More data accumulates that salt intake for most people does not particularly matter, within broad reason.
A new study in JAMA Archives, “Dietary Sodium Content, Mortality, and Risk for Cardiovascular Events in Older Adults,” published online January 19, concluded that salt intake above 2300 mg Na per day does not meaningfully increase cardiovascular or general mortality over a 10-year period for people in their 70’s. This level of sodium intake is what is often referred to as the “no-salt-added” diet. Other studies in the past two years have also supported the findings that such diets not obviously restricted in salt, but not involved with excessive salt use (using salt shaker at the table before tasting, canned soups, lots of prepared foods, and so forth), are not clearly harmful.
Why Is This Finding Newsworthy?
The cardiovascular societies have been pushing progressive salt restriction for everyone in the past decade, suggesting that the goal should be 1500 mg of sodium or lower. That is a substantially restricted diet, since, for example, there are canned soups that contain 900 mg sodium per portion with two portions in a can. This study supports the proposition that normal levels of sodium intake from food are not inherently harmful. I support that conclusion.

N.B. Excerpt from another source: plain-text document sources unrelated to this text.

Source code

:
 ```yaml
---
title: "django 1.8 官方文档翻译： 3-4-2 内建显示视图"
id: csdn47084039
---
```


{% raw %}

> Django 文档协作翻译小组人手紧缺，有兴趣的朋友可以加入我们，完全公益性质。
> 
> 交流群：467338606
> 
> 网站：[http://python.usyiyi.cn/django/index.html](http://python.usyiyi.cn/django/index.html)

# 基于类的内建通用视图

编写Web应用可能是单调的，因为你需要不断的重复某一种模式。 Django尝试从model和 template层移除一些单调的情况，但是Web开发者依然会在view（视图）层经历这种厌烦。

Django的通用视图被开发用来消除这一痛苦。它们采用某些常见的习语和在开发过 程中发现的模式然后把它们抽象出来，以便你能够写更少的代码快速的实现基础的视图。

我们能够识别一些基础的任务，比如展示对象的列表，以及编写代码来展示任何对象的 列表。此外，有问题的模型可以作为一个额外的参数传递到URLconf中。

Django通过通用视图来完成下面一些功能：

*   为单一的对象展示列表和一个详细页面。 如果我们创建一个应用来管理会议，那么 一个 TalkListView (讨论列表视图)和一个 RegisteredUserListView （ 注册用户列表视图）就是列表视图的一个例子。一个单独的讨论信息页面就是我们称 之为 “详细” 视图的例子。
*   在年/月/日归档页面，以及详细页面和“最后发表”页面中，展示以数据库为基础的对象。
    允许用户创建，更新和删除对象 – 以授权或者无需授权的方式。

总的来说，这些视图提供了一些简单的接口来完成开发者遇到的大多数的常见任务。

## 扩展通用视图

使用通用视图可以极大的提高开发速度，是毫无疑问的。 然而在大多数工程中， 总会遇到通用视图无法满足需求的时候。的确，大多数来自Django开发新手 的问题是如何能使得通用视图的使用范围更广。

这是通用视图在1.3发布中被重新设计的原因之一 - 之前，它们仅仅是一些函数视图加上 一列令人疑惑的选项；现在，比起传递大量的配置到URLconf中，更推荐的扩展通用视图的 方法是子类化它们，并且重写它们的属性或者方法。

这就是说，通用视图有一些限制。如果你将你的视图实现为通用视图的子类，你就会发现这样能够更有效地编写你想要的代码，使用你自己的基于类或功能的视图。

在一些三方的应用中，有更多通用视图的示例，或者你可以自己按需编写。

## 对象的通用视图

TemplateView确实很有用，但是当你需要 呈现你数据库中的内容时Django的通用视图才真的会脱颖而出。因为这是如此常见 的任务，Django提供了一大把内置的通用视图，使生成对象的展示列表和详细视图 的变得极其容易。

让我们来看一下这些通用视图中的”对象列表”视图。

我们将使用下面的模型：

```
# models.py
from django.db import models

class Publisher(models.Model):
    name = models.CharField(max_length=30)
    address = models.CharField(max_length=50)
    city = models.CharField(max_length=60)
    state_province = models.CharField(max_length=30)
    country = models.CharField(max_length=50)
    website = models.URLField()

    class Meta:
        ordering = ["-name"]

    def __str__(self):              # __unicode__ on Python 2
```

The cardiology community is not stupid. There remains great concern that those people with barely controlled high blood pressure are at risk if they load up on the salt, and anyone with kidney failure or heart failure clearly is at risk of substantial and possibly sudden worsening by fluid overload caused by excessive salt intake. I carefully counsel everyone in our practice with such important heart or kidney problems to keep salt intake to minimal levels for safety and possibly to use some potassium chloride substitutes for standard salt (sodium chloride).
If you are fundamentally healthy at any age, reasonable dietary salt intake, including higher excursions from restaurant food or certain ethnic specialties, will not harm you except to make you a bit puffy and heavier for a day or so. But if you have significant heart disease, high blood pressure, or kidney failure, you should keep to very modest salt intake. And I will remind you of that.